(DATA EXCERPT)

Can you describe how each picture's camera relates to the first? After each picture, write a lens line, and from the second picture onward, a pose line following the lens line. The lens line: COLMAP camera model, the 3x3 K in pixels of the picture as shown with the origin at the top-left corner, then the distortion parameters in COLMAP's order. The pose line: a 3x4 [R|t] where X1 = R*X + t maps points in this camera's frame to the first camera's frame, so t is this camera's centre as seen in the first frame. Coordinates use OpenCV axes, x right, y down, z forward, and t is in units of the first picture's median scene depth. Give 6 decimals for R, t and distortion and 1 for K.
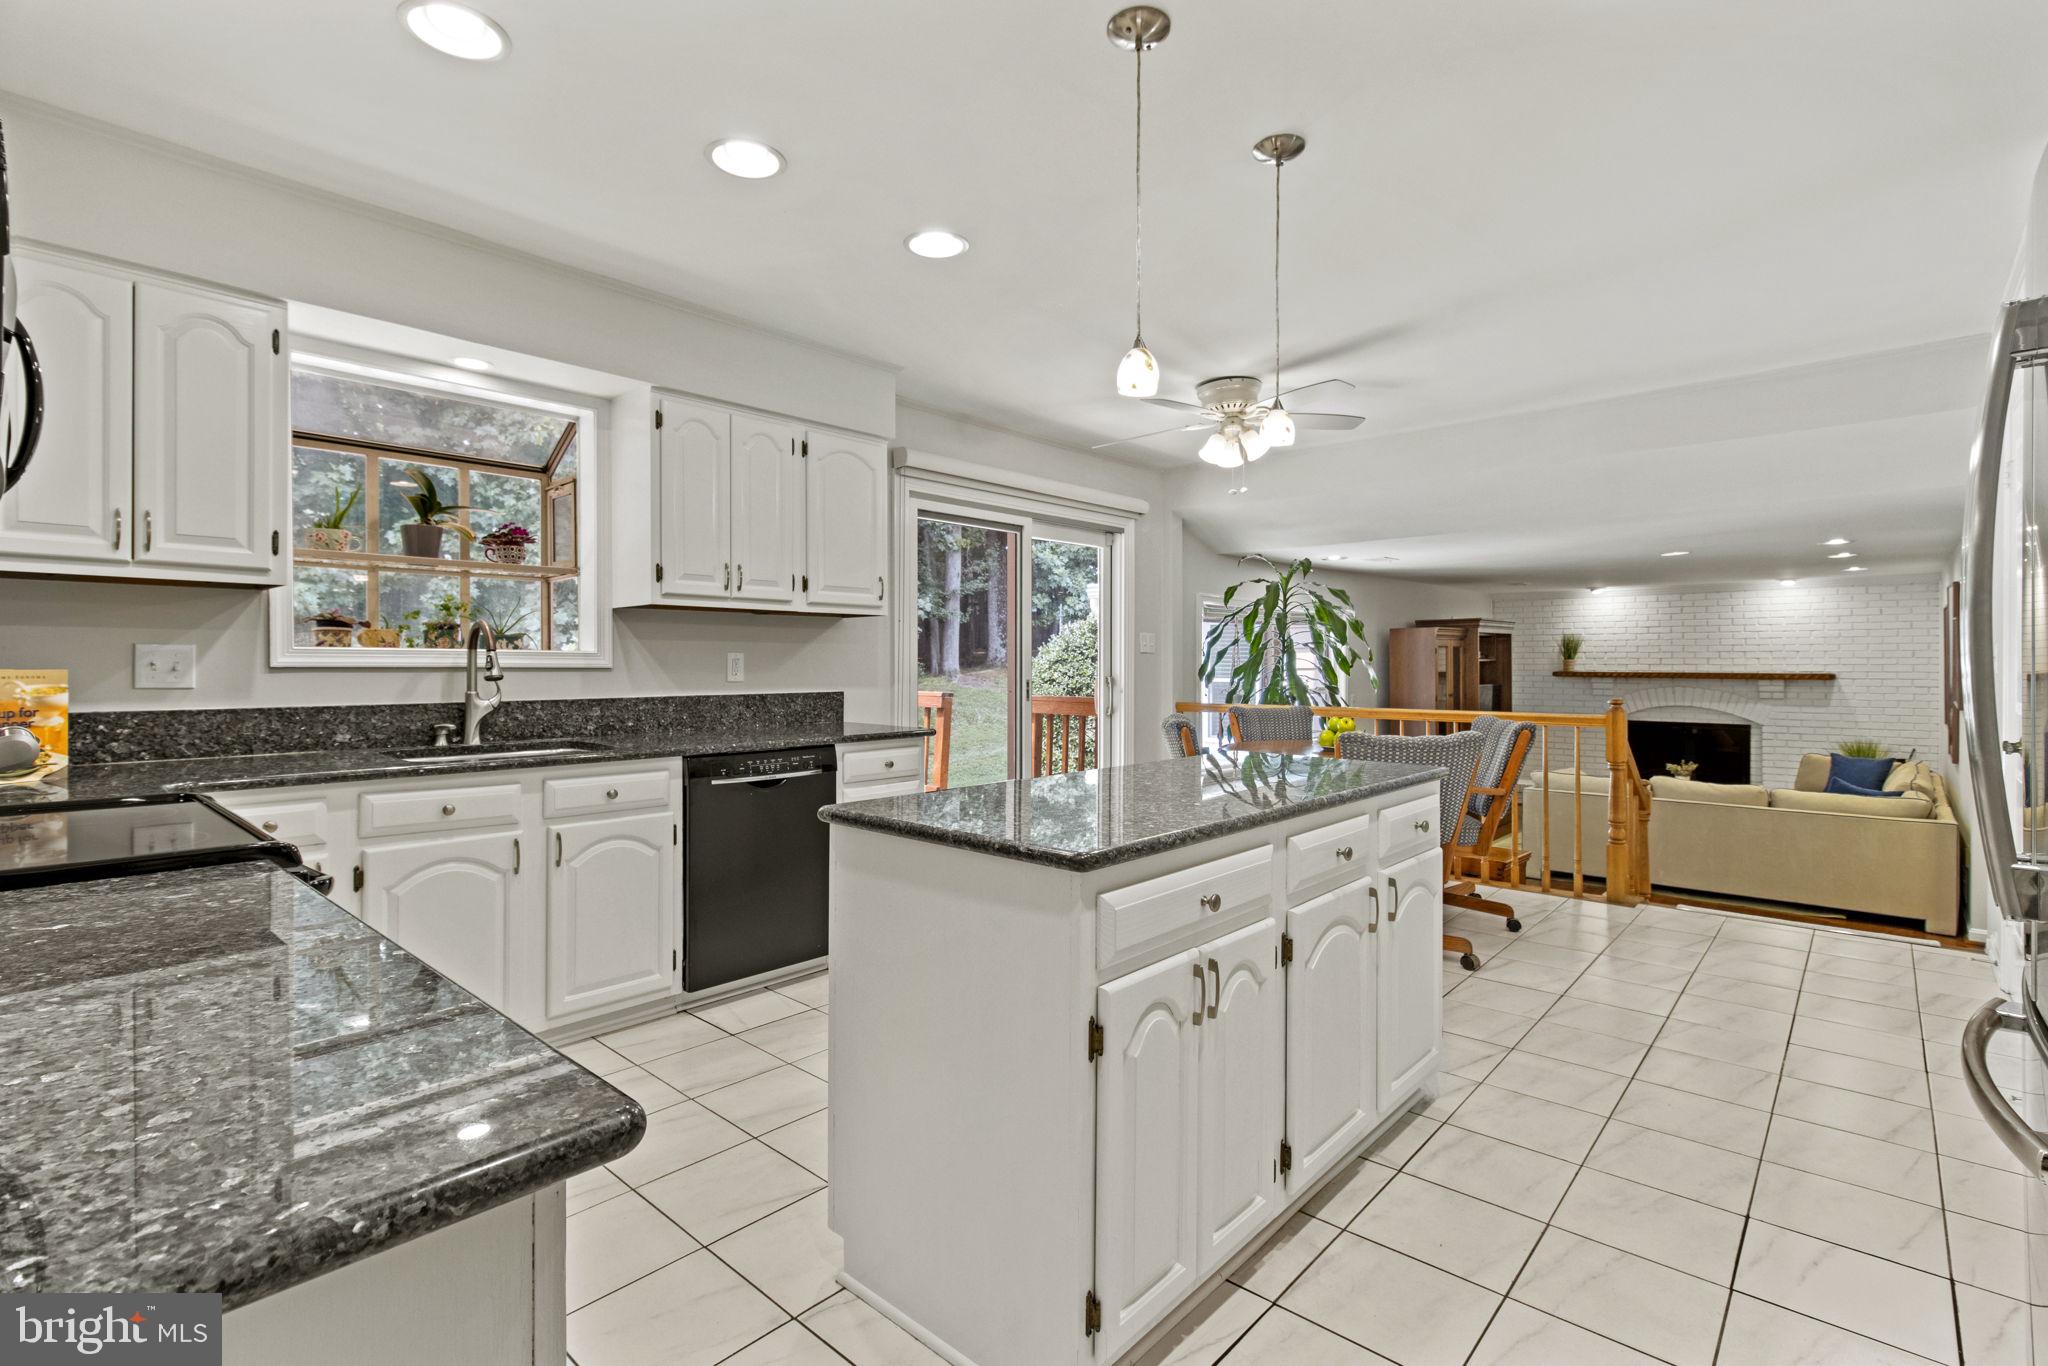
lens RADIAL K [[946.6, 0, 1022.8], [0, 946.6, 673.2], [0, 0, 1]] dist [-0.001687, -0.000204]
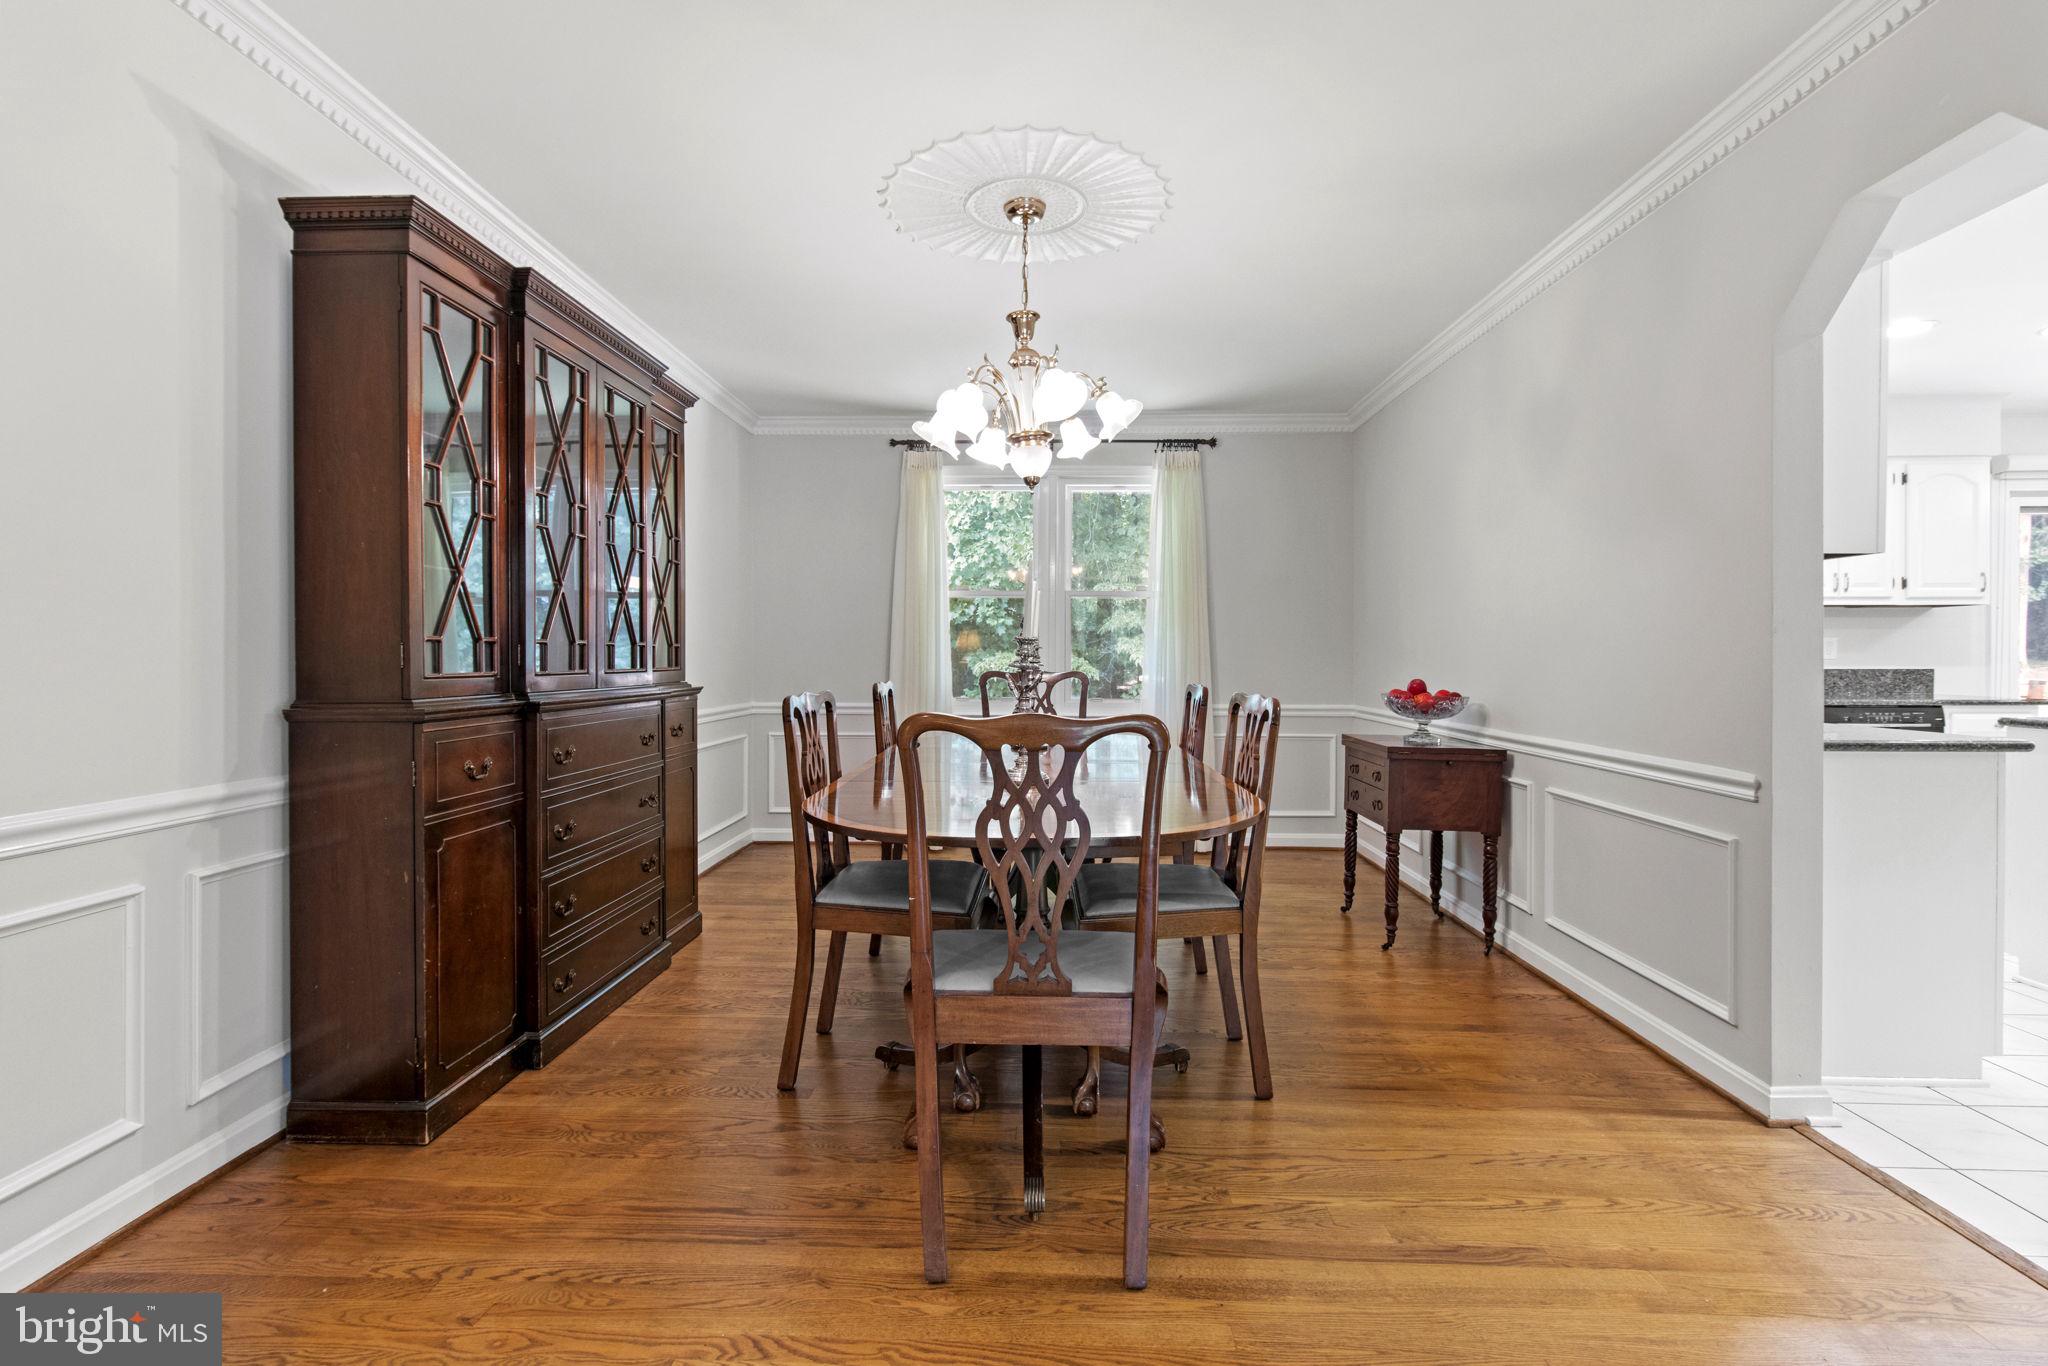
lens RADIAL K [[946.6, 0, 1022.2], [0, 946.6, 669.9], [0, 0, 1]] dist [-0.001687, -0.000204]
pose [[0.641154, 0.003562, -0.767404, -0.011561], [-0.003737, 0.999992, 0.001519, 0.026256], [0.767403, 0.001894, 0.641163, -0.738500]]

(End DATA EXCERPT)

#### YOUR OBJECTIVE:
Drop the pictures and reproduce the rest of the data exactly.

#### EXERCISE SOLUTION:
Can you describe how each picture's camera relates to the first? After each picture, write a lens line, and from the second picture onward, a pose line following the lens line. The lens line: COLMAP camera model, the 3x3 K in pixels of the picture as shown with the origin at the top-left corner, then the distortion parameters in COLMAP's order. The pose line: a 3x4 [R|t] where X1 = R*X + t maps points in this camera's frame to the first camera's frame, so t is this camera's centre as seen in the first frame. Coordinates use OpenCV axes, x right, y down, z forward, and t is in units of the first picture's median scene depth. Give 6 decimals for R, t and distortion and 1 for K.
lens RADIAL K [[946.6, 0, 1022.8], [0, 946.6, 673.2], [0, 0, 1]] dist [-0.001687, -0.000204]
lens RADIAL K [[946.6, 0, 1022.2], [0, 946.6, 669.9], [0, 0, 1]] dist [-0.001687, -0.000204]
pose [[0.641154, 0.003562, -0.767404, -0.011561], [-0.003737, 0.999992, 0.001519, 0.026256], [0.767403, 0.001894, 0.641163, -0.738500]]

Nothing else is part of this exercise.